Text block -
"It is He": Gender, Ambiguity, and Anxiety in Toyen's Oeuvre

The body is often dislocated, de-framed, or otherwise removed from its occupant in Surrealist compositions. One might think of Dalí's nurse, gazing into the distance absent a stomach, or the various "clever" uses of female breast and buttock in collage and painting. Surrealism spanned a global style, movement, or ideology, depending on perspective. Though western Europe, and particularly France, is seen as Surrealism's center, with inferior regional assertions radiating outwards, there is a vast array of culturally informed, theoretically tethered, visually differentiated manifestations of the movement throughout the world. These Surrealist forms — not merely simple variations of a larger style — may be alternately inspired by local traditions, poetry, and politics over Freudian psychoanalysis or the unconscious state.

Task set -
• 1. Copy word for word the part of the essay on Toyen starting at "The body is" and ending at "the unconscious state.".
• 2. Take the essay on Toyen further from its final sentence, continuing its argument about Surrealism.

Data provided -
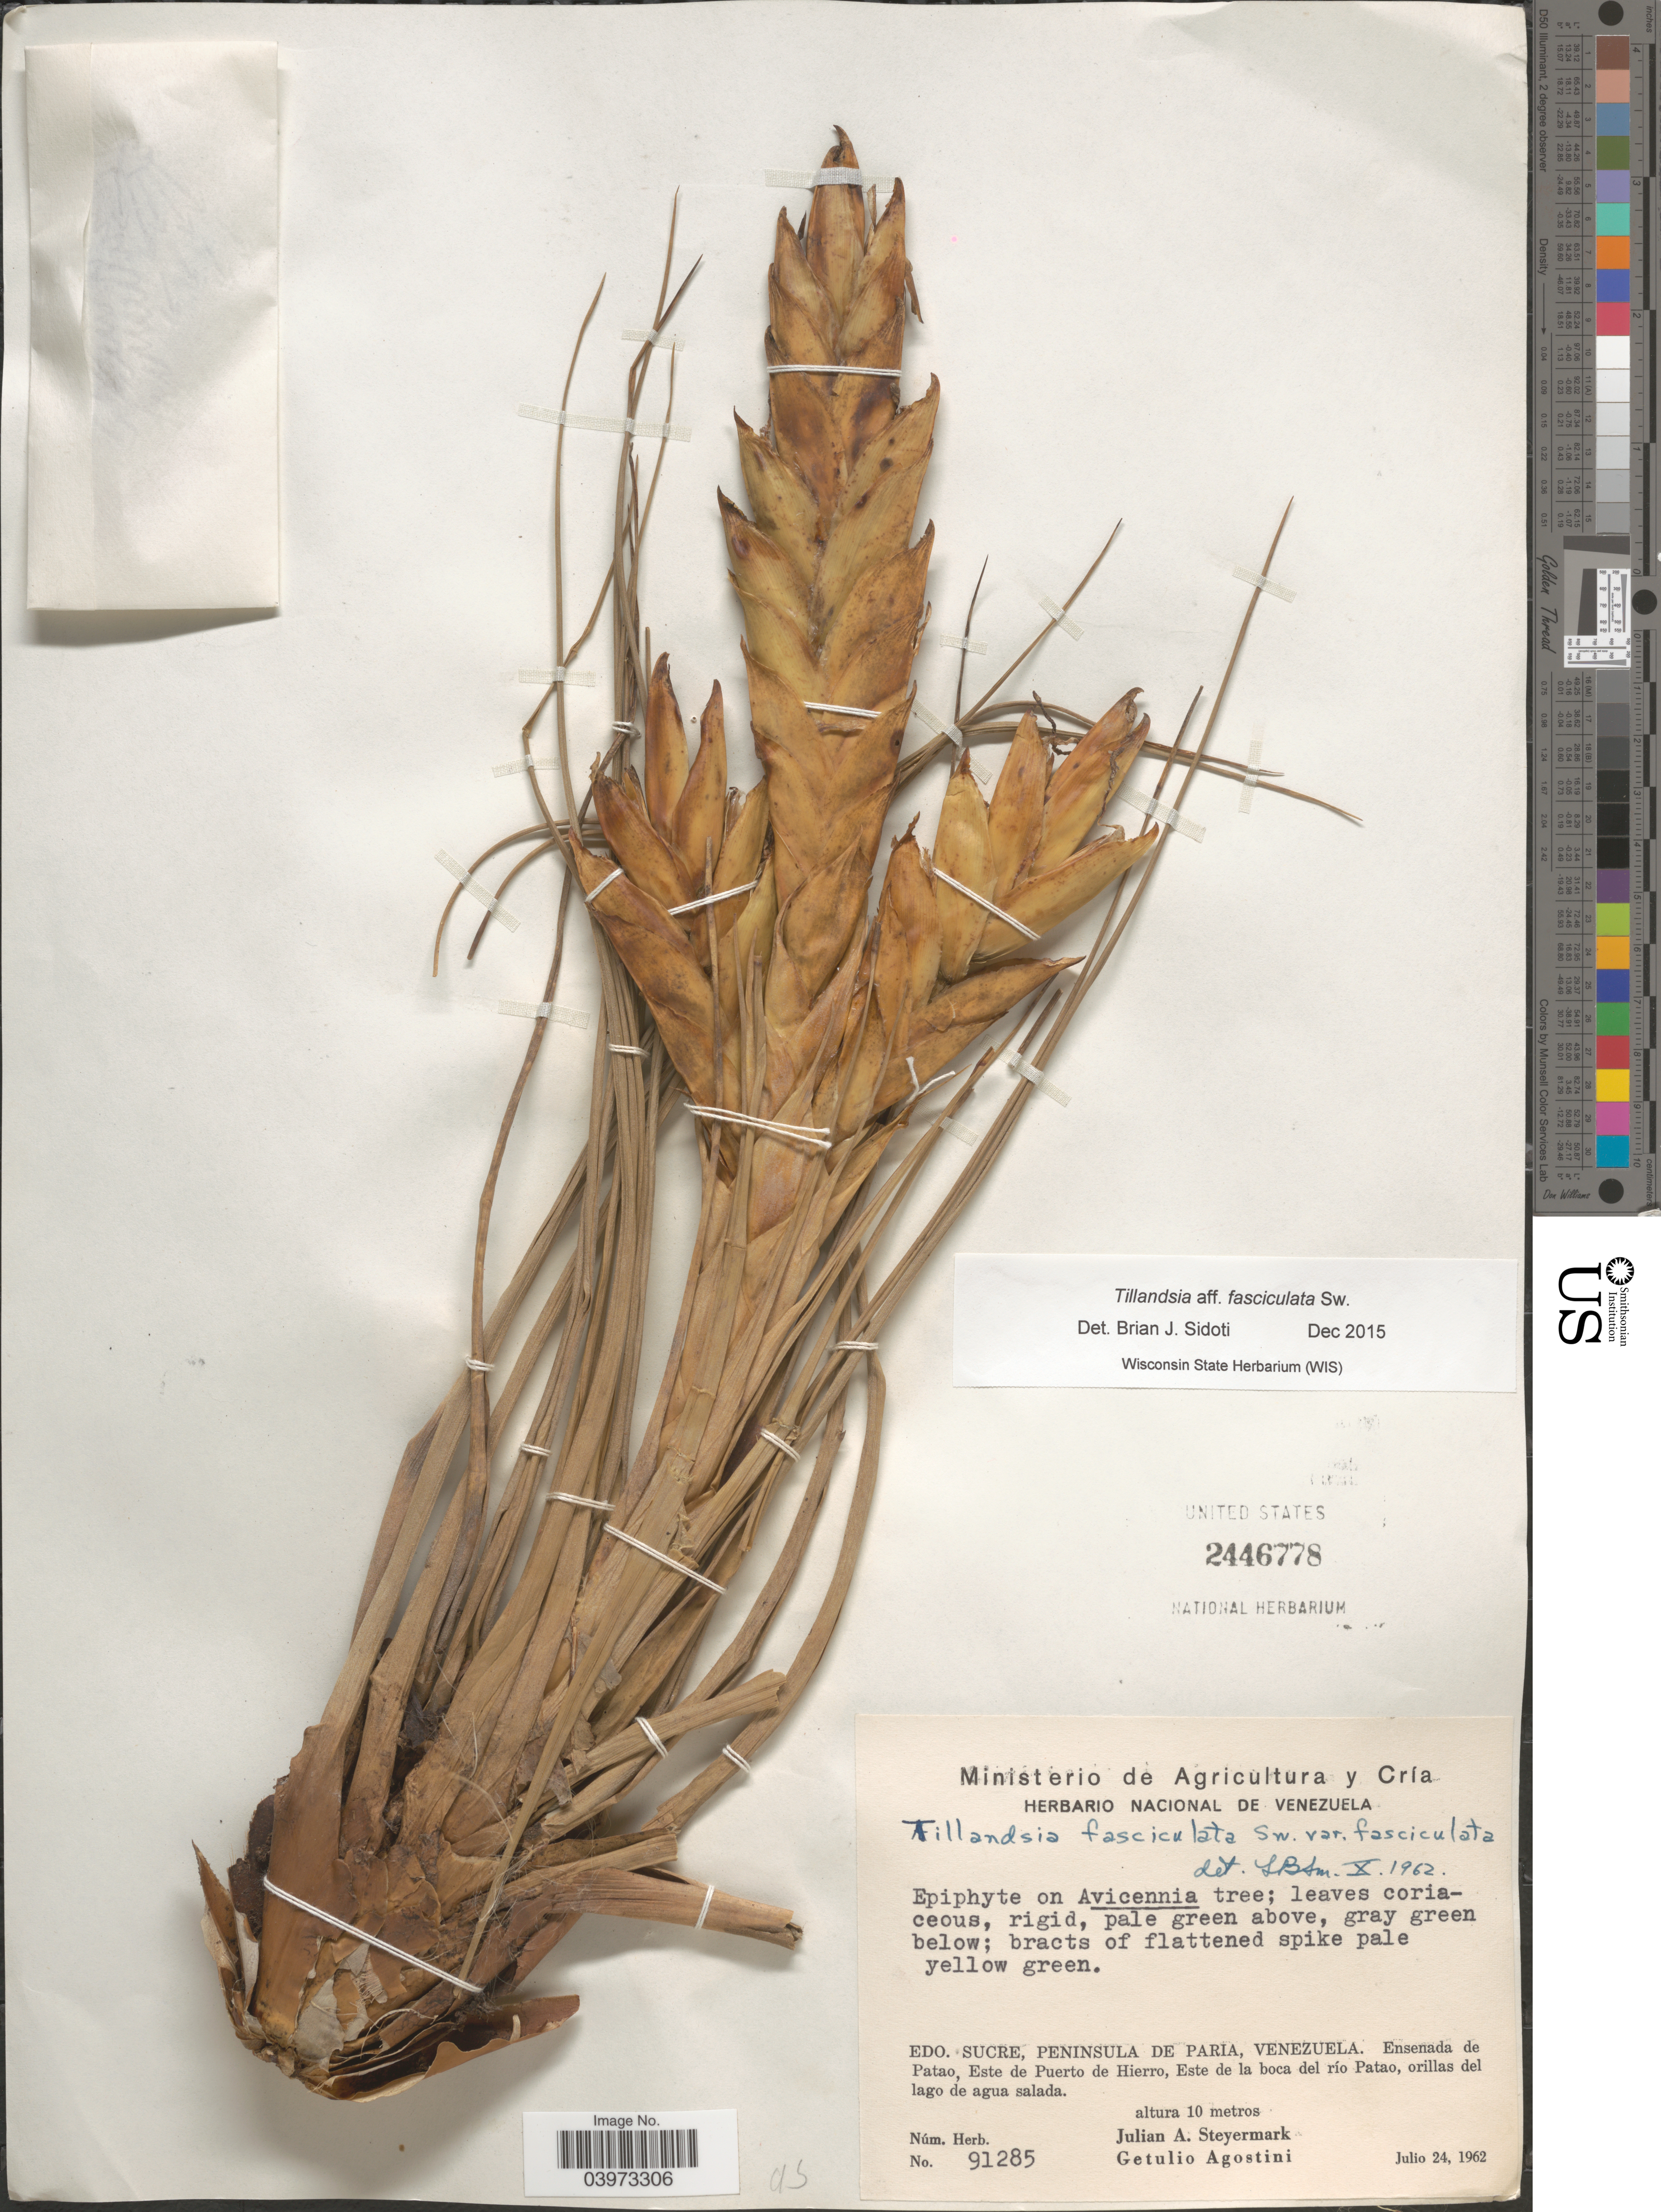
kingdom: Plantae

Responses per task -
• 1.
The body is often dislocated, de-framed, or otherwise removed from its occupant in Surrealist compositions. One might think of Dalí's nurse, gazing into the distance absent a stomach, or the various "clever" uses of female breast and buttock in collage and painting. Surrealism spanned a global style, movement, or ideology, depending on perspective. Though western Europe, and particularly France, is seen as Surrealism's center, with inferior regional assertions radiating outwards, there is a vast array of culturally informed, theoretically tethered, visually differentiated manifestations of the movement throughout the world. These Surrealist forms — not merely simple variations of a larger style — may be alternately inspired by local traditions, poetry, and politics over Freudian psychoanalysis or the unconscious state.

• 2.
In Prague, interwar avant garde groups took up the mantle of Surrealism somewhat begrudgingly, only after initial critiques of the movement. Toyen, who had previously worked with the Devětsil (Nine Forces) group and started a movement called Artificialism, moved to Paris in the early 1930s and thereafter became known as one of the leading Czech Surrealists. Assigned female at birth, Toyen has also been frequently included in academic works and anthologies of great women Surrealists. While an intensely private person who left very little primary documentation or information at death, there is an indication, through an assessment of correspondence and interviews with contemporaries, that this inclusion in explicitly female compilations or sources may be erroneous. Without retroactively assigning a modern identity to the artist — who I refer to with neutral singular "they/them" pronouns in this essay as a gesture of caution and intended respect — I would like to problematize, or recontextualize, existing scholarship and further explore the themes of anxiety and ambiguity in Surrealism, particularly as it relates to Toyen's art and life, and through the lens of gender and the erotic at the height of European Surrealism.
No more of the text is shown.